Often companies use business visas for many activities that fall outside those which are permitted. Since enforcement in India is still weak, most businesses “fly under the radar.” As in the U.S., a company can face problems when there is large-scale misuse of these visas. But it is generally the employee that is subjected to penalties for misuse if they are caught. There also have been cases where foreign national applicants have remained in India for too long a period under the visa or worked under the wrong visa and have been denied entry on a business visa, even where appropriate. For example, we are aware of a client’s employee who was asked to leave the country (not deported) the first time that the officers realised she was on the wrong visa. On a subsequent trip, now on an appropriate visa, she was denied entry and deported for the past violation.
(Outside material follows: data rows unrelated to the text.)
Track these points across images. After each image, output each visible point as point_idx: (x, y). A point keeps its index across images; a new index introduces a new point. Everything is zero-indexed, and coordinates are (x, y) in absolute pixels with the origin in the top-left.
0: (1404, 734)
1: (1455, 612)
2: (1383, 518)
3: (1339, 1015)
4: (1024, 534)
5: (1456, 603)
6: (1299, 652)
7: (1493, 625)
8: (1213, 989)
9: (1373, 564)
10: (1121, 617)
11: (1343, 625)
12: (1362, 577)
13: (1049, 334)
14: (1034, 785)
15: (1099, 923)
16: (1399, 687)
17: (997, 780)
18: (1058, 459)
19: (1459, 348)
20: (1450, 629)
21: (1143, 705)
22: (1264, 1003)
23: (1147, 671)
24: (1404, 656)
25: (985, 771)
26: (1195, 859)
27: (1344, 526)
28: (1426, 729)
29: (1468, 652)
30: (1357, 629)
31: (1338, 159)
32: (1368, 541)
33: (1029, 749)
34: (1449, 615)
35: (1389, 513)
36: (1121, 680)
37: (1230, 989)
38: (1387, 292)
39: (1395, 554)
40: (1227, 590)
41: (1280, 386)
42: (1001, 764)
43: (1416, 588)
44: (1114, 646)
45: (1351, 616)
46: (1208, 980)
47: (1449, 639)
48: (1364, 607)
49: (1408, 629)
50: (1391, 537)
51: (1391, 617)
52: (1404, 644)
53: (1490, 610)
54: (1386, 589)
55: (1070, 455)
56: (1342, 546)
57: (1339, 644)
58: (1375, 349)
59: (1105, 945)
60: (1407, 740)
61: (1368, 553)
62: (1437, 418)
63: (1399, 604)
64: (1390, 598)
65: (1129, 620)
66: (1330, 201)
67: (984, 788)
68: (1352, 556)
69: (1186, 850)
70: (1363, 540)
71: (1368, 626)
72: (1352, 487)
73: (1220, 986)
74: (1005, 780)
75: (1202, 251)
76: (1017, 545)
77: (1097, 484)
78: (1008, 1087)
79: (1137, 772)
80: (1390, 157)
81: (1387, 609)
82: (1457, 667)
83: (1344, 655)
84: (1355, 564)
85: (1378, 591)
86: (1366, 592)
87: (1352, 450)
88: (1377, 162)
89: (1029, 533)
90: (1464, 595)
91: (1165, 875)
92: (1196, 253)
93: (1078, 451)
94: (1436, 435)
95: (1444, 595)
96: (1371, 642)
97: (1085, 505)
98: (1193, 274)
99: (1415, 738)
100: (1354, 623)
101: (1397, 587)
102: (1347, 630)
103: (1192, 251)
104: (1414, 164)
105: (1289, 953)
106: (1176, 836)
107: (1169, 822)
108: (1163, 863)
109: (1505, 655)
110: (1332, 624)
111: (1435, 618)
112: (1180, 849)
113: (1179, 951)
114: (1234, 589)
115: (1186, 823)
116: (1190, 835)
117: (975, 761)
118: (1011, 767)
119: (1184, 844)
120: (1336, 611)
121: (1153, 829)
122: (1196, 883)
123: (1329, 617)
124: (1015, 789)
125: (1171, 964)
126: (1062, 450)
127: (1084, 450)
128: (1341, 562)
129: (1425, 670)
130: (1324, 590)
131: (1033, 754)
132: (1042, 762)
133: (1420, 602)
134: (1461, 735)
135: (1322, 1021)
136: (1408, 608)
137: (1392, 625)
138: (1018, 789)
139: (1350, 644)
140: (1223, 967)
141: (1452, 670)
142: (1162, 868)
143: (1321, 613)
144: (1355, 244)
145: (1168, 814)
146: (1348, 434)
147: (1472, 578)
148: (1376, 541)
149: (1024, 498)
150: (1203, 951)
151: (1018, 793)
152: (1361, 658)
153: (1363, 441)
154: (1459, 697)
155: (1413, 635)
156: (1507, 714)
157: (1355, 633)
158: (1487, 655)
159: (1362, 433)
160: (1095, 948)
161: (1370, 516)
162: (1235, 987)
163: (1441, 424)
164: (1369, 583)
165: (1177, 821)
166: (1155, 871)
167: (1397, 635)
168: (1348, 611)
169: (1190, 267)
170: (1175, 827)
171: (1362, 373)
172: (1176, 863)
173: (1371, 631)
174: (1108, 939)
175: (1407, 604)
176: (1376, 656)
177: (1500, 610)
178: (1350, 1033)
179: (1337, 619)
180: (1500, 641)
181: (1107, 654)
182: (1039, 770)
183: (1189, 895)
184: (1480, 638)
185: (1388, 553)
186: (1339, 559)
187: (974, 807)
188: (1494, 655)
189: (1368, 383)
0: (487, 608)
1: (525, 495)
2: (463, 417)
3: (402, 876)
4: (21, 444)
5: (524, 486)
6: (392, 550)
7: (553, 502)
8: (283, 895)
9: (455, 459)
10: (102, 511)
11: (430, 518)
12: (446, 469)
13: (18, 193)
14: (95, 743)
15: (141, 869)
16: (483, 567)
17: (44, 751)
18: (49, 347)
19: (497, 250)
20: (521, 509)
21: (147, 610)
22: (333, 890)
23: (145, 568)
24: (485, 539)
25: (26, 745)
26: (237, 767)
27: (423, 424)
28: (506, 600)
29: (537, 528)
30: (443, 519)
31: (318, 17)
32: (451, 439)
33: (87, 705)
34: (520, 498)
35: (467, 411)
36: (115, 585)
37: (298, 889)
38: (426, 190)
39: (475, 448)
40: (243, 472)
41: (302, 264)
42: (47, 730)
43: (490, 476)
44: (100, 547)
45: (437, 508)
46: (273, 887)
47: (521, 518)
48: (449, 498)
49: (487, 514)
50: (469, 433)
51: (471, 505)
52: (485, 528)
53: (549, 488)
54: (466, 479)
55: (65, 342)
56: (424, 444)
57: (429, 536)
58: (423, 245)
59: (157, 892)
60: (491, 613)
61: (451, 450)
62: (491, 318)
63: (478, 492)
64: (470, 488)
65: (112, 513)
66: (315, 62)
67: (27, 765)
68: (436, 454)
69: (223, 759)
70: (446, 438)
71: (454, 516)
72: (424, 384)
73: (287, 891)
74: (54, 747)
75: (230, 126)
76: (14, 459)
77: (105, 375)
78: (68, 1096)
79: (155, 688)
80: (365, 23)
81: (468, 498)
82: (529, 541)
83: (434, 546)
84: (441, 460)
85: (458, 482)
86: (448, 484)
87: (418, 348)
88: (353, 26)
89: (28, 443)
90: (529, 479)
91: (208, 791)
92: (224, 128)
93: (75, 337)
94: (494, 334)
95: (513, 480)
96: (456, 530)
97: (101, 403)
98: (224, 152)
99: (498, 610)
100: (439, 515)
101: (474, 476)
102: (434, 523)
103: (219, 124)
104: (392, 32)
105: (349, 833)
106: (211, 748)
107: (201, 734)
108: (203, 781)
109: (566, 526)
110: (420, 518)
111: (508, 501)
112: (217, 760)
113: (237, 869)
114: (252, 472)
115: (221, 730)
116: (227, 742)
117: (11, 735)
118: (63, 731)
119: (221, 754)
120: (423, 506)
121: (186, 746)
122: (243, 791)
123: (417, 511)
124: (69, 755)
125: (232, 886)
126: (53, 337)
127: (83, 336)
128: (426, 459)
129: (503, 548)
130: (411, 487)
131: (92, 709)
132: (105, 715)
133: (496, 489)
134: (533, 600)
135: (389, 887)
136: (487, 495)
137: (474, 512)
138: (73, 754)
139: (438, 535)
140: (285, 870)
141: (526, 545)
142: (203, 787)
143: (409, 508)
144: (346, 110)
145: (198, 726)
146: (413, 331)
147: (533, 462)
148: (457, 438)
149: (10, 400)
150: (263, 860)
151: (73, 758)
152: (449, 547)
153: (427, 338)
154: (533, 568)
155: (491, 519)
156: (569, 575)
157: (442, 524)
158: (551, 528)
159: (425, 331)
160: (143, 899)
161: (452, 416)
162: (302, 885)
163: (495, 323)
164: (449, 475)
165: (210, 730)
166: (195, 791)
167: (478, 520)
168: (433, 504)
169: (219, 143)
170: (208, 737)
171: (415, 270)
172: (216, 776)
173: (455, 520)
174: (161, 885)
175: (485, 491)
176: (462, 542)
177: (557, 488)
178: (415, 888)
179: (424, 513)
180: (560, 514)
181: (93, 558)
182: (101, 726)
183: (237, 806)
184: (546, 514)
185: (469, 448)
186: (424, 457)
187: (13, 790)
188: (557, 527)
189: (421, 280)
Although uncommon, it is possible for the Government to prohibit the company from sponsoring additional foreign national employees. For example, a very harsh enforcement action concerned a company that collaborated to bring several workers into India on business visas and rotated teams to provide for a continuous work force within the scope of the business visa. The company was raided and audited and was then subject to a ban. As India’s economy continues to grow, attracting more foreign workers, the Government is establishing systems to track and control the flow of foreign nationals. The MHA has been implementing, in phases, a centralized border control and immigration compliance technology, the Immigration, Visa and Foreigners Registration and Tracking (IVFRT) with an objective to develop and implement a secure framework that facilitates and tracks foreign nationals visiting and living in India. With the IVFRT, compliance is now more easily monitored and tracked requiring companies to be more vigilant about visa use and status violations.
The IVFRT monitors:
- Foreign visitors and workers entering the country do so with appropriate visas and continue to remain in the country in compliance with their visa status; and
- Tracks foreign nationals who have overstayed in the country illegally.
Foreign nationals must note that all entries and departures are recorded in a central database, which is accessible to multiple government agencies. Foreign nationals should ensure that they comply with all the regulations to avoid higher scrutiny/interrogation, imprisonment, monetary penalties, refusal of entry or deportation.
As long as individuals are working under an appropriate visa and are in compliance with the registration requirements on arrival (if any), there are generally no immigration risks. However, frequent travel on business visas may potentially result in denial of admission, visa cancellation, deportation, penalties, sanctions on the employer, ban on employing foreign nations (for severe violations) and/or imprisonment if the violation warrant it (very rarely).